Victor M. Bernhard, MD
#5 – 1991
1991 Annual Meeting
Born to Russian immigrants, Victor M. Bernhard was the oldest of three children, all raised in Milwaukee, Wisconsin. After graduation from Northwestern University (BS 1946, MD 1950), he entered the surgical training program at Northwestern, under the leadership of Dr. Loyal Davis. Determined to be a vascular surgeon, Bernhard worked in the laboratory of Harold Laufman, where he learned about graft fabrics and other vascular devices. After residency, he returned to Milwaukee to join his father’s small clinic and the clinical staff at the Medical College of Wisconsin (MCW). Bernhard then completed a vascular fellowship under the direction of Michael DeBakey at Baylor College of Medicine (1964-1965).

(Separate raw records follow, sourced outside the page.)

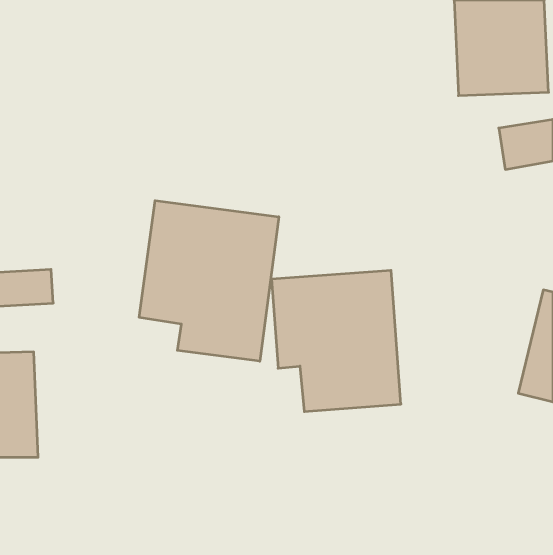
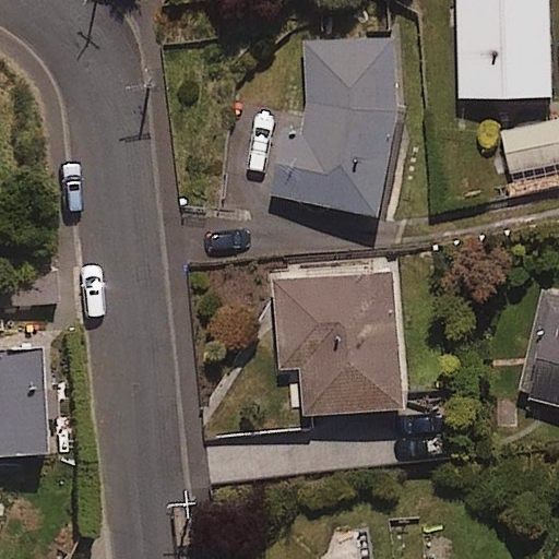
building: none -> [273,35,402,211]
building: [139,201,279,361] -> none

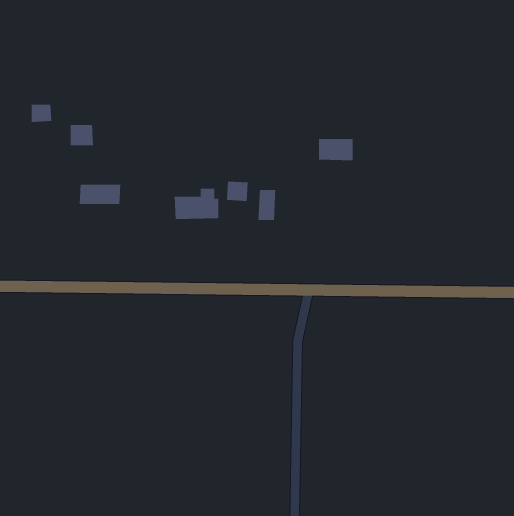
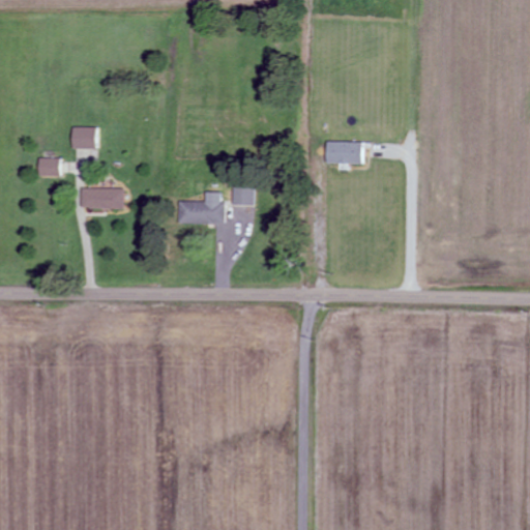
building: [31,104,52,122] -> [38,158,60,177]
building: [258,189,276,221] -> none

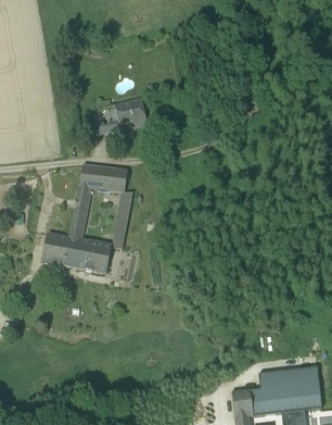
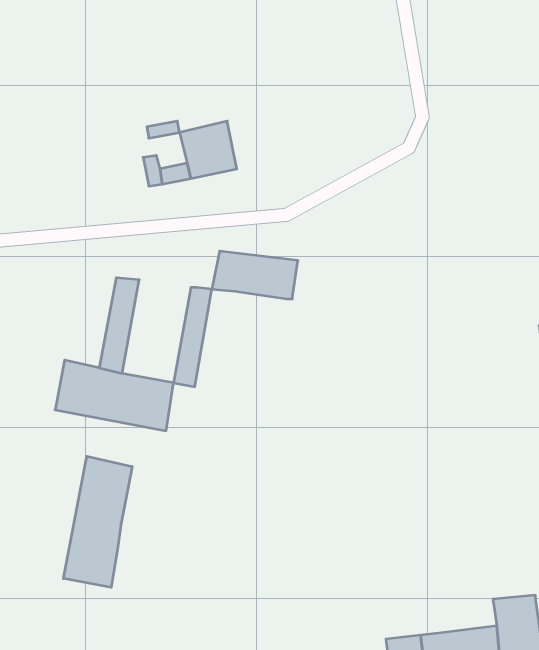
building: [78,164,127,191] -> [212,251,298,299]
building: none -> [63,456,132,587]
building: [258,370,294,388] -> none

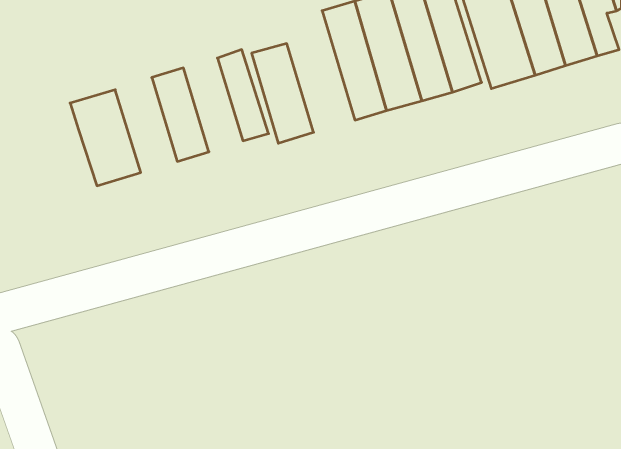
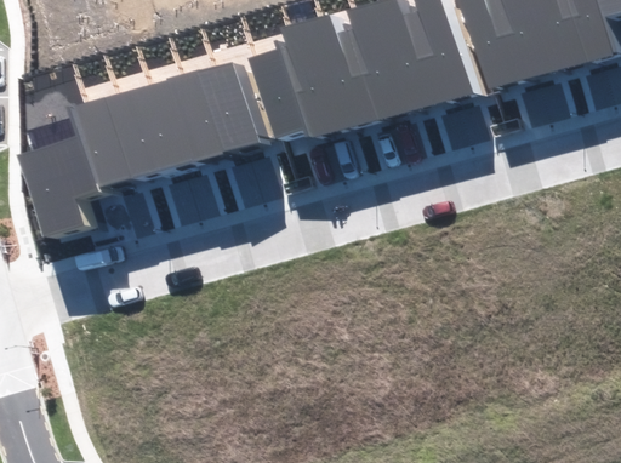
building: none -> [280,17,354,138]
building: none -> [183,64,243,158]
building: none -> [115,84,177,178]
building: none -> [18,136,101,250]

He served as professor of surgery and the first chief of vascular surgery at MCW, then as vice chair of surgery at Albert Einstein Medical Center and Temple University, and, finally, as chief of vascular surgery at the University of Arizona Medical School. He volunteered as an emeritus lecturer at the University of Chicago School of Medicine. One of the most significant changes in Bernhard’s career was his recruitment to Endovascular Technologies as vice president of medical affairs, in charge of the endovascular graft trial. It was Bernhard’s idea to learn from the commercial side via clinical trials to improve the product.
In his nearly 50-year career, he made significant contributions to vascular surgery. At the invitation of Robert Rutherford, he joined the editorial team of the textbook, Vascular Surgery, as associate editor. He recruited Dr. Frank Maddison, a radiologist, to MCW to introduce the technique of catheter arteriography. The relationship eventually developed into an interventional radiology program, which replaced translumbar aortography to diagnose lesions in the profunda femoral artery in patients with ischemia of the lower limbs. With his MCW partner, Jonathan Towne, Dr. Bernhard sponsored two symposia on vascular complications, a subject often avoided by surgeons. The symposia were successful, and a compendium book from each symposium was published. As recorder for the Society for Vascular Surgery, Bernhard served as chair of the publications committee; during his tenure, Dr. Michael DeBakey negotiated with CV Mosby Company for a journal. Along with Dr. John Ochsner and other members of the publication committee, the Journal of Vascular Surgery was first published in January 1984.
Victor and his wife, Suzan, loved to travel, and they enjoyed many tours on all seven continents. A pilot, Bernhard flew a small plane and fully enjoyed the blue skies. His sense of humor and calmness, even in a storm, will be greatly missed. On July 21, 2020, Dr. Victor M. Bernhard died peacefully at 93 years of age in his home in Port Charlotte, Florida, attended by his wife and immediate family.